### Task requirements
Put every line of the records below into a numbered list, skipping blank lines.

####

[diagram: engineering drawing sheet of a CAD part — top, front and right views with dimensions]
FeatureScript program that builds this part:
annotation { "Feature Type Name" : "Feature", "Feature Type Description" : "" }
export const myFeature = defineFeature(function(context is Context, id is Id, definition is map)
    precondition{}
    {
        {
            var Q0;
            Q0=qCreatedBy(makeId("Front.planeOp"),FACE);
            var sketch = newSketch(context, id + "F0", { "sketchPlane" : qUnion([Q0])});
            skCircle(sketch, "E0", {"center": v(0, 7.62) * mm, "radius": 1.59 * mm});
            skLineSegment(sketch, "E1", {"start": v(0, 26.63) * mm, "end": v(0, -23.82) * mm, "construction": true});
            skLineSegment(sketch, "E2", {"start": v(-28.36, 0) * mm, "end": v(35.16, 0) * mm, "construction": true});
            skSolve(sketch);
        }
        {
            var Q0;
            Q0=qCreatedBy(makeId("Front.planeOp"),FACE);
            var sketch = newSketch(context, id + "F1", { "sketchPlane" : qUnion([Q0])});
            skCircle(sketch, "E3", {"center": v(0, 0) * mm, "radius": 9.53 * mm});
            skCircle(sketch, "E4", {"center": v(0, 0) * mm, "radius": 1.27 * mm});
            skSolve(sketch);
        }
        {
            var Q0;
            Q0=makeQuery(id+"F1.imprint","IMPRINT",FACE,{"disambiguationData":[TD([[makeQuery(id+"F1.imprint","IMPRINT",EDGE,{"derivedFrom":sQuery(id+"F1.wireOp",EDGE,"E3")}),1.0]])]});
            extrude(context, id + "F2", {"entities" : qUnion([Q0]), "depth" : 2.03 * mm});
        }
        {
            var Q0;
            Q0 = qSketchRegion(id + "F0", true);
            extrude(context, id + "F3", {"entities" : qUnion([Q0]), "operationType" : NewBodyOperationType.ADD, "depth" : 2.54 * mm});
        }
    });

####

### Exercise output
1. [diagram: engineering drawing sheet of a CAD part — top, front and right views with dimensions]
2. FeatureScript program that builds this part:
3. annotation { "Feature Type Name" : "Feature", "Feature Type Description" : "" }
4. export const myFeature = defineFeature(function(context is Context, id is Id, definition is map)
5.     precondition{}
6.     {
7.         {
8.             var Q0;
9.             Q0=qCreatedBy(makeId("Front.planeOp"),FACE);
10.             var sketch = newSketch(context, id + "F0", { "sketchPlane" : qUnion([Q0])});
11.             skCircle(sketch, "E0", {"center": v(0, 7.62) * mm, "radius": 1.59 * mm});
12.             skLineSegment(sketch, "E1", {"start": v(0, 26.63) * mm, "end": v(0, -23.82) * mm, "construction": true});
13.             skLineSegment(sketch, "E2", {"start": v(-28.36, 0) * mm, "end": v(35.16, 0) * mm, "construction": true});
14.             skSolve(sketch);
15.         }
16.         {
17.             var Q0;
18.             Q0=qCreatedBy(makeId("Front.planeOp"),FACE);
19.             var sketch = newSketch(context, id + "F1", { "sketchPlane" : qUnion([Q0])});
20.             skCircle(sketch, "E3", {"center": v(0, 0) * mm, "radius": 9.53 * mm});
21.             skCircle(sketch, "E4", {"center": v(0, 0) * mm, "radius": 1.27 * mm});
22.             skSolve(sketch);
23.         }
24.         {
25.             var Q0;
26.             Q0=makeQuery(id+"F1.imprint","IMPRINT",FACE,{"disambiguationData":[TD([[makeQuery(id+"F1.imprint","IMPRINT",EDGE,{"derivedFrom":sQuery(id+"F1.wireOp",EDGE,"E3")}),1.0]])]});
27.             extrude(context, id + "F2", {"entities" : qUnion([Q0]), "depth" : 2.03 * mm});
28.         }
29.         {
30.             var Q0;
31.             Q0 = qSketchRegion(id + "F0", true);
32.             extrude(context, id + "F3", {"entities" : qUnion([Q0]), "operationType" : NewBodyOperationType.ADD, "depth" : 2.54 * mm});
33.         }
34.     });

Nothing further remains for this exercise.